Chief Justice Earl Warren heeft de 7-1 beslissing genomen die de Congressional wijziging van de Militaire Training en Service Act bevestigde. Justice Warren weigerde de motieven van de wetgever te overwegen. De poging van het congres om bepaalde vormen van protest te onderwerpen kon als legaal worden beschouwd als het een legitiem regeringsdoel diende, vond de meerderheid.
Over het algemeen moeten wetten die beperkingen opleggen aan individuele rechten 'strikt toezicht' ondergaan, een soort rechterlijke toetsing. Strenge controle vereist dat de rechtbank onderzoekt of de wet al dan niet specifiek genoeg is en een legitiem overheidsbelang dient.
Naar de mening van de meerderheid heeft Justice Warren een vierpuntige test toegepast die verschilde van strikt toezicht. Justice Warren betoogde dat, hoewel symbolische spraak wordt beschermd door het Eerste Amendement, de beoordelingsnorm lager moet zijn dan de norm voor spraak zelf. Volgens het meerderheidsbesluit moet overheidsregulering die symbolische spraak beperkt:
De meerderheid vond dat de wet van het congres tegen de verminking van de kaartkaart de test doorstaat. Justice Warren legde de nadruk op het belang van trekkingskaarten als identificatiemiddel in oorlogstijd. De meerderheid was van mening dat de identificatiekaarten essentieel waren om de functionaliteit van het concept te waarborgen. De belangstelling van de regering voor inspanningen in oorlogstijd woog zwaarder dan het recht van het individu op dit soort symbolische taal.
Justitie William Orville Douglas was het niet eens. Het verschil van justitie Douglas hing af van de aard van de oorlog in Vietnam. Hij beweerde dat het Congres Vietnam niet officieel de oorlog had verklaard. De regering kon geen interesse van de overheid in ontwerpkaarten tonen als de oorlog niet officieel was verklaard.

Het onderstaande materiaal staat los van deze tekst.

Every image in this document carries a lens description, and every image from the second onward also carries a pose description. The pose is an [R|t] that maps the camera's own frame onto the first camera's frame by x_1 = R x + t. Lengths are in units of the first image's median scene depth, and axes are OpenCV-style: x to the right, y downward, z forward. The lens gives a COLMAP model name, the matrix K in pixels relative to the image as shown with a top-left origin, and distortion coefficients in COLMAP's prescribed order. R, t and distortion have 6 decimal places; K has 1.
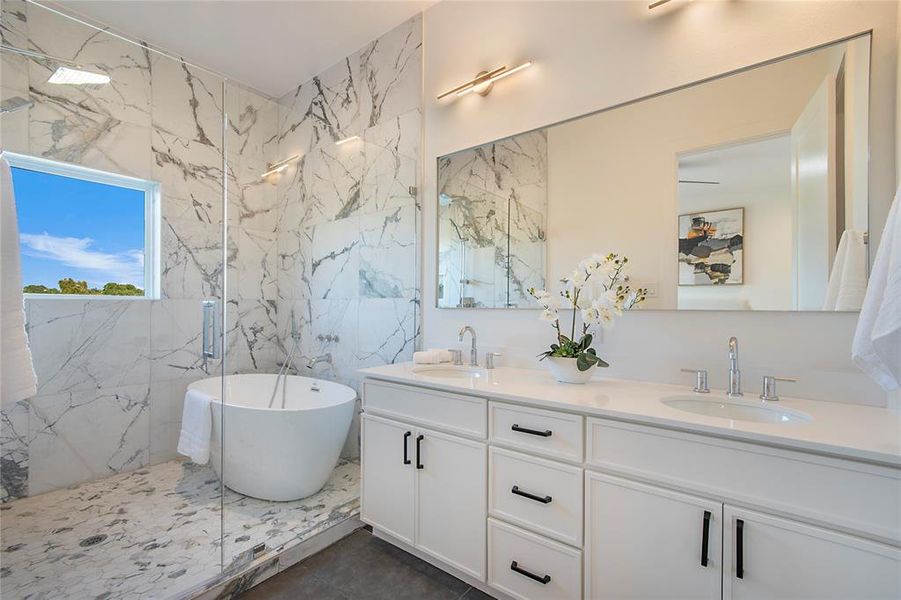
lens RADIAL K [[397.4, 0, 454.6], [0, 397.4, 304.1], [0, 0, 1]] dist [-0.000644, -0.002120]
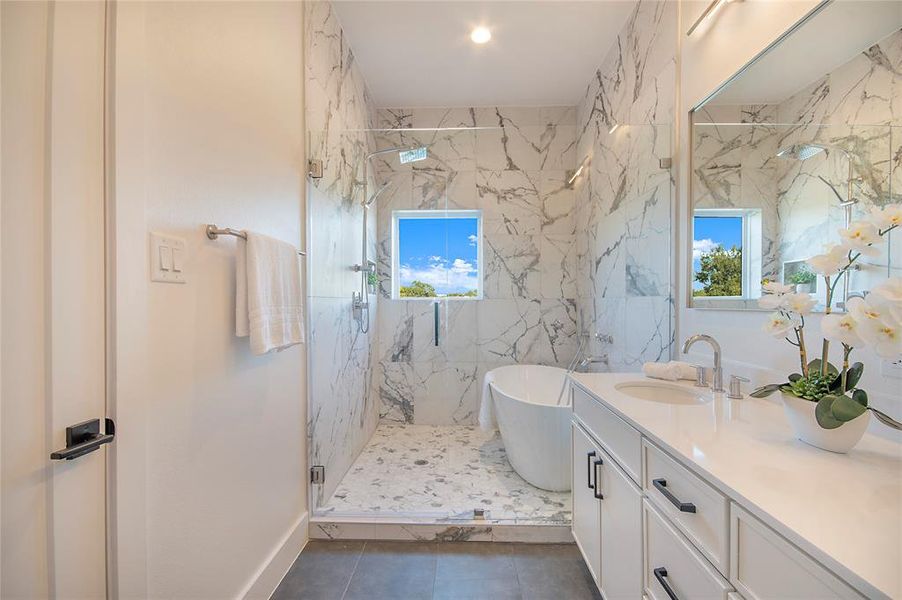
lens RADIAL K [[397.9, 0, 452.3], [0, 397.9, 300.5], [0, 0, 1]] dist [-0.000644, -0.002120]
pose [[0.587521, -0.004956, -0.809194, 0.261577], [0.002019, 0.999987, -0.004659, -0.002451], [0.809206, 0.001104, 0.587524, 0.155414]]
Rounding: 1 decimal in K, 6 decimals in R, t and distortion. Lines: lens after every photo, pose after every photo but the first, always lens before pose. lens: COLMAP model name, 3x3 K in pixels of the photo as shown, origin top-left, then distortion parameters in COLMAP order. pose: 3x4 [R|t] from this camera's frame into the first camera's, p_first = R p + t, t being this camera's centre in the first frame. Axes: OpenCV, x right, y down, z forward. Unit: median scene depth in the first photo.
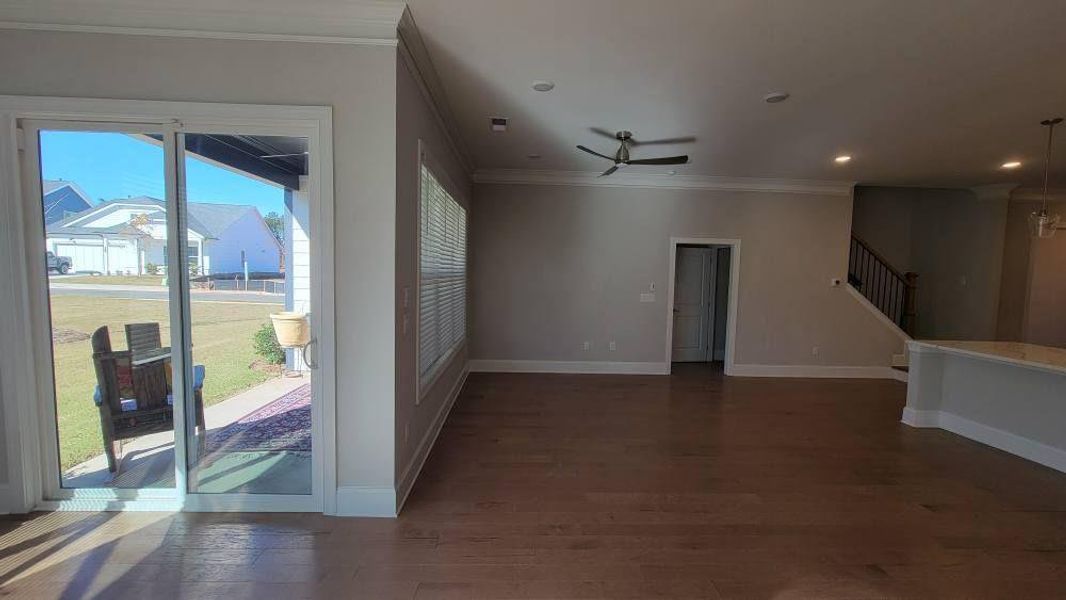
lens RADIAL K [[436.9, 0, 539.6], [0, 436.9, 300.1], [0, 0, 1]] dist [-0.000708, 0.000105]
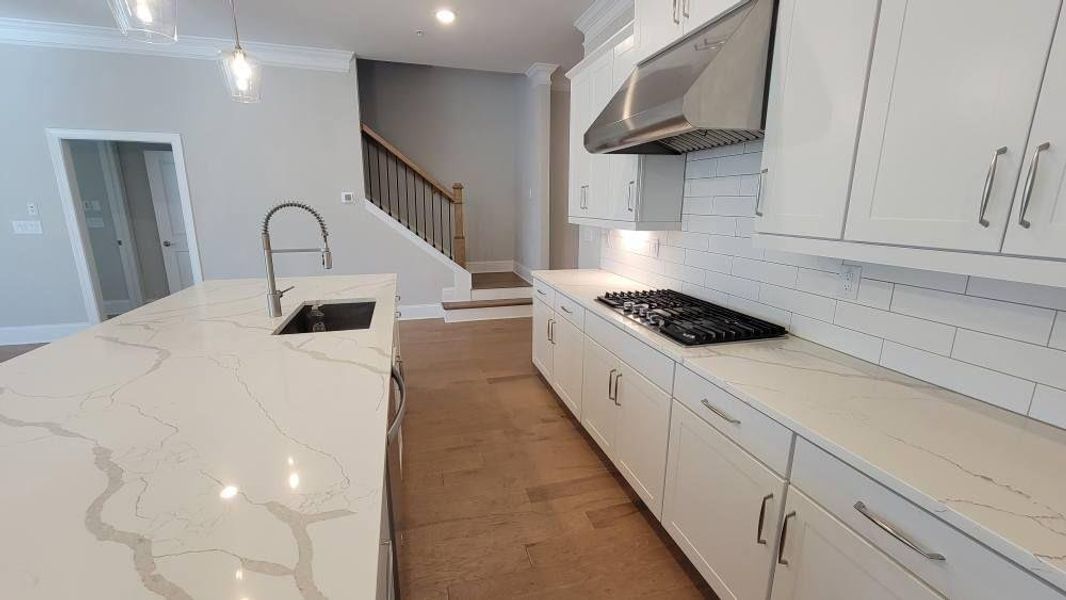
lens RADIAL K [[436.9, 0, 533.5], [0, 436.9, 307.0], [0, 0, 1]] dist [-0.000708, 0.000105]
pose [[0.971555, -0.076556, 0.224099, 0.808083], [0.043648, 0.987982, 0.148281, 0.047378], [-0.232757, -0.134282, 0.963220, 0.179758]]
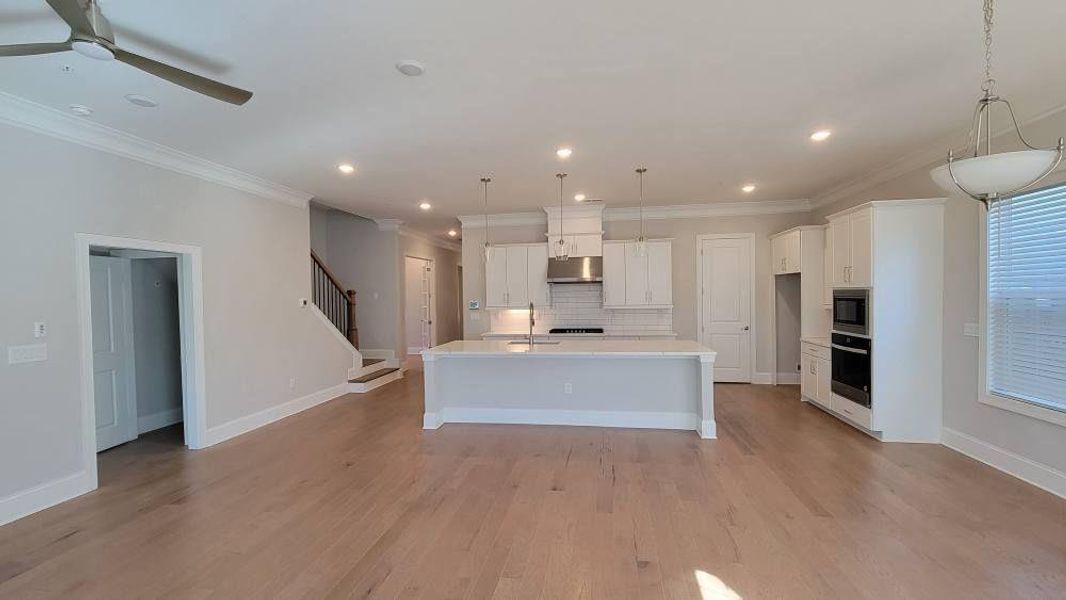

In de VS tegen O'Brien heeft het Hooggerechtshof een van zijn eerste beslissingen genomen over symbolische spraak. Ondanks de uitspraak bleef het verbranden van ontwerpkaarten een populaire vorm van protest in de jaren zestig en zeventig. In de jaren zeventig en tachtig ging het Hooggerechtshof in op de legaliteit van andere symbolische vormen van protest, zoals het branden van vlaggen en het dragen van armbanden. Gevallen na O'Brien concentreerden zich op de uitdrukking "overheidsbelang" en het verband met beperkingen op symbolische spraak.